Which is what brings us back to Silas, and to this strange creative space I am currently exploring.
What happens when the stitching disappears. When there is no human take hidden underneath the processing. No singer in a booth at all. Only a model, a prompt, and the choices I make as I sort through the results. And somehow, people still feel something.
The rise of “fast art” feels a lot like fast food. It’s easy to make. It hits certain cravings. It looks right. But it’s different from the slow, imperfect, unpredictable texture of a live performance. And maybe that’s exactly why we’ll see a return to the real. Not because AI isn’t good enough, but because people will start to miss the mess of it all. The sweat. The silence before the chord change. The voice cracking on the high note.
Of course, even those “real” spaces are tangled in tech. Live, real-time auto-tune smoothing out imperfections. Visuals timed down to the millisecond. Backing tracks tucked behind live vocals. We’re already half in, half out. AI didn’t create the blur. It just sharpened the contrast.

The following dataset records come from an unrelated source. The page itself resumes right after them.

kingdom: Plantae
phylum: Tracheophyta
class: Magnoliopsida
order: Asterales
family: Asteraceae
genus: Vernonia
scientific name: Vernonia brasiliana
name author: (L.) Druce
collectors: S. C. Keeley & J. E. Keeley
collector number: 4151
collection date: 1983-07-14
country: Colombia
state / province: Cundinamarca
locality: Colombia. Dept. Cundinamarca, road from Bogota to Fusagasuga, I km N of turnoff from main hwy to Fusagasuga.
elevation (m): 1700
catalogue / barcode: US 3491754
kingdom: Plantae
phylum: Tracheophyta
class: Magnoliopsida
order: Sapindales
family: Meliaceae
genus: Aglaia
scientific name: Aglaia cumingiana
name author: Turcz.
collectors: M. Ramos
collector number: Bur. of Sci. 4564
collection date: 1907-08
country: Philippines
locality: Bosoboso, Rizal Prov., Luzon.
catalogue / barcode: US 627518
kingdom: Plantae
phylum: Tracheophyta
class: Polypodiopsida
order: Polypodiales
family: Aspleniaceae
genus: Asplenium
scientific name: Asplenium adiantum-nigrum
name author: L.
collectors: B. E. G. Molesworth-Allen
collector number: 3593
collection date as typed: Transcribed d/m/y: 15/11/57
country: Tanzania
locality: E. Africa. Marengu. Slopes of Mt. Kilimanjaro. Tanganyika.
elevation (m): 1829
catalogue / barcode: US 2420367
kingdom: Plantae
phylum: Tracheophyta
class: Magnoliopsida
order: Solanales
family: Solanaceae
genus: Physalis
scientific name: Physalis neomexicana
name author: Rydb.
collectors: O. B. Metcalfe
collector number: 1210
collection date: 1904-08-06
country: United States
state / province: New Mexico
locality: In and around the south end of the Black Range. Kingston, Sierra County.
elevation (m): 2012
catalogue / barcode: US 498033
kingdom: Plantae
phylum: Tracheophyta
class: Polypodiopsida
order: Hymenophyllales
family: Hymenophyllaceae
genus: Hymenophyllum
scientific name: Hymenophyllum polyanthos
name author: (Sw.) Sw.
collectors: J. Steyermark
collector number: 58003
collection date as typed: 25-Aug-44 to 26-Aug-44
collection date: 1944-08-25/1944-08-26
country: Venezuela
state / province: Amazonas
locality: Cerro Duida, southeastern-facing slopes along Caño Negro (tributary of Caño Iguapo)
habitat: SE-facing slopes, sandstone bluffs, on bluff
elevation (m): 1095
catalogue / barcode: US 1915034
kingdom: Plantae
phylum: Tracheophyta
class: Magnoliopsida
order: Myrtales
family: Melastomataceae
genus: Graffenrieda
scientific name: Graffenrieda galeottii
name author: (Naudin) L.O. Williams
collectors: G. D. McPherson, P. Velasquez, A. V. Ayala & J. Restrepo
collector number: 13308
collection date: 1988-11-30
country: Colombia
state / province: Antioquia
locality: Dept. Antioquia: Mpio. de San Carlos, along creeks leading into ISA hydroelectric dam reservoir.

Maybe we need something like the old Parental Advisory stickers. Not as a warning, but as context. A subtle cue. This song was written with a model. That performance was crafted via prompt. No shame in it. Just a little transparency. Maybe it matters. Maybe it doesn’t.
Because when Silas Hart sings about heartbreak, some listeners feel it. They connect to the voice. They fill in the rest.
And that’s what matters, isn’t it?
If the emotion lands, does it matter where it came from?